Karous (カラス, karasu, "crows") is a vertical-scrolling shooter video game developed by MileStone Inc. for the Sega NAOMI platform and released in Japanese arcades on November 15, 2006. The game was later ported to the Sega Dreamcast, becoming the system's last officially licensed title when it was released in Japan on March 8, 2007.

==Gameplay==
The weapon system is based on Radio Allergy, but it uses a unique D.F.S. bomb system.

Bombs can be used when SP gauge is full. When a bomb is activated, a barrier surrounds the player, which can damage enemies within the barrier. For the duration of bomb activation, the player is invulnerable. Enemies destroyed by the barrier provide more experience points to the player.

The player's shot, sword, shield can be upgraded by using experience items dropped from enemies, with a maximum of 100 levels. Weapon levels also act as score multipliers.

===Characters===
- Karous (カラス) – Player's ship pilot
- Shigi (シギ) – Navigator
- Akahara (アカハラ(赤原))
- Hakugan (ハクガン(剥眼))

==Release==
On April 8, 2008, a Nintendo Wii version of the game was released in Japan, titled MileStone Shooting Collection: Karous Wii. The collection includes both Radirgy and Chaos Field as extras. This collection was released in the United States in February 2009 by UFO Interactive Games under the name Ultimate Shooting Collection.

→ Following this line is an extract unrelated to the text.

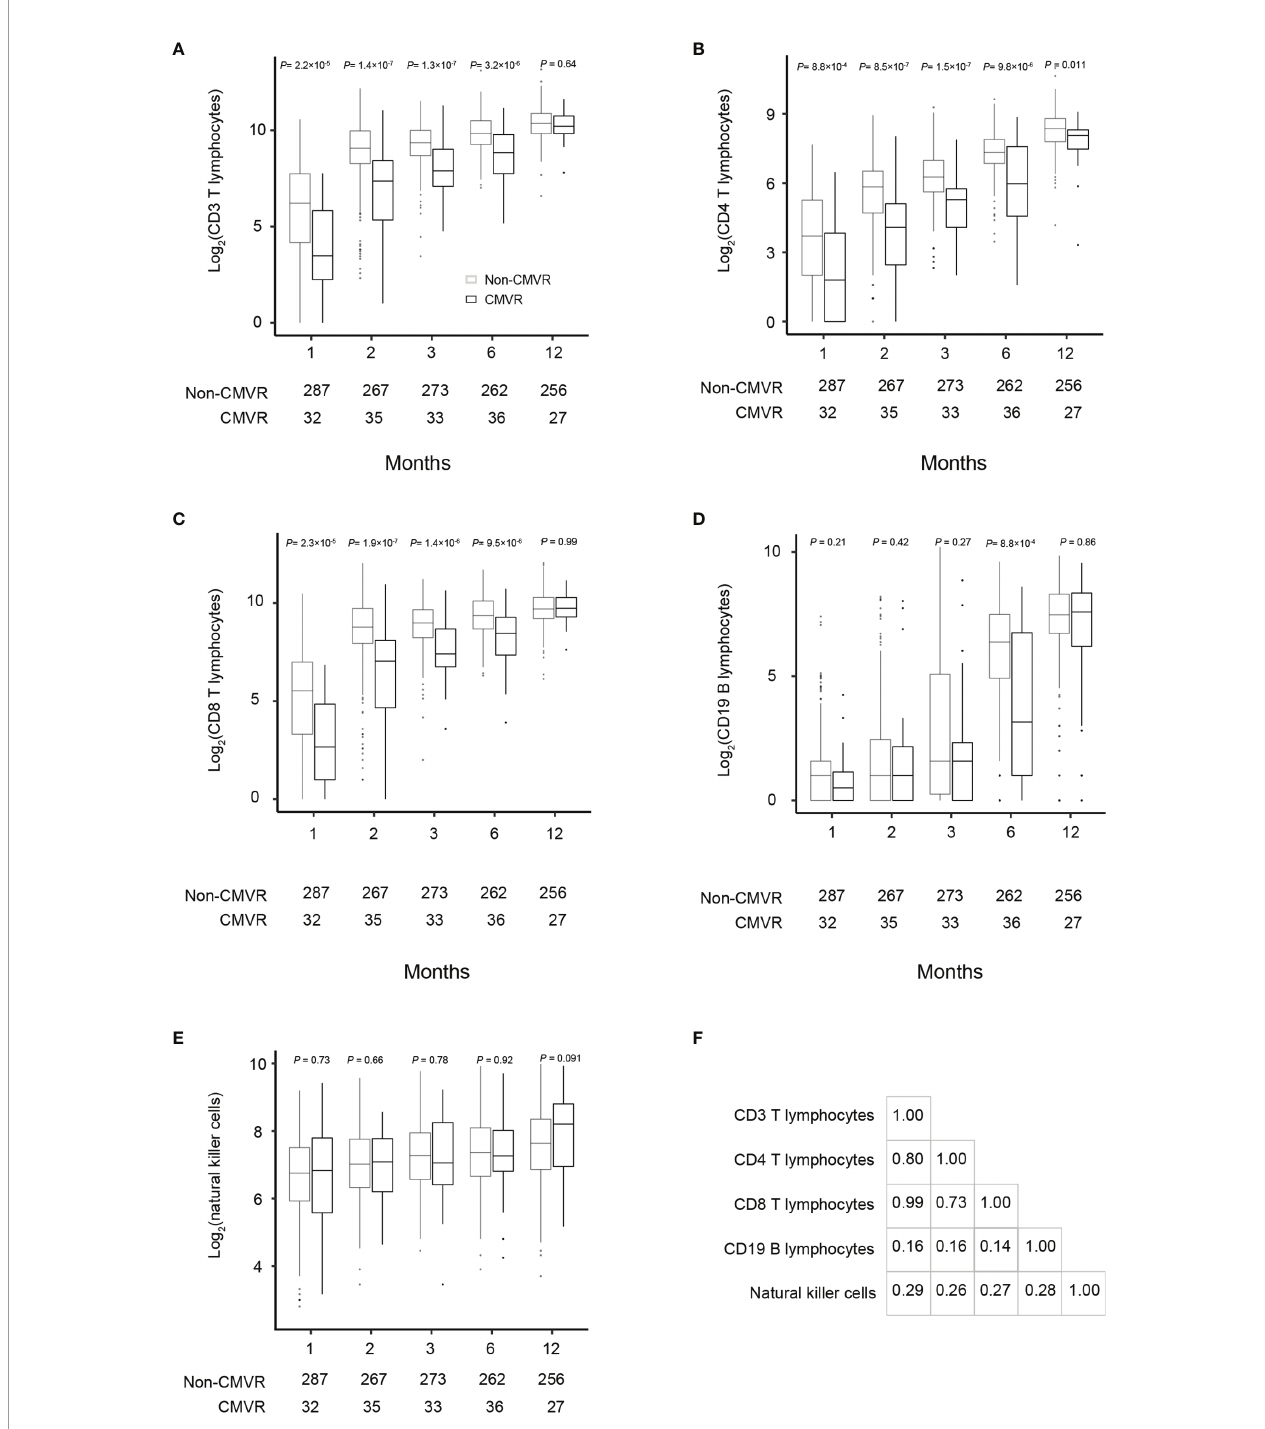
FIGURE 2 | Comparisons of the total lymphocyte, CD3, CD4, CD8, CD19 and natural killer cell counts at 1, 2, 3, 6, and 12 months after hematopoietic stem cell transplantation between the CMVR patients and those who did not develop CMVR (A – E) . The number of samples used in each time point was indicated in each fi gure. Based on the fact that most CMVR occurred from the third month after transplantation, Pearson correlation was used to explore the correlation between lymphocytes. The data were assessed by the Pearson correlation coef fi cient indicated a signi fi cant correlation between CD3, CD4 and CD8 in the third month after transplantation (F)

Ports of the game to PlayStation 4, PlayStation 5, and Nintendo Switch were released on November 27, 2025, exclusively in Japan. This version was later released worldwide for Microsoft Windows on Steam on January 22, 2026.

==Reception==
Famitsu gave the Dreamcast version a review of 6, 6, 6, 7, while Edge gave it 6 out of 10. The game marks the last official third-party release for the Dreamcast platform.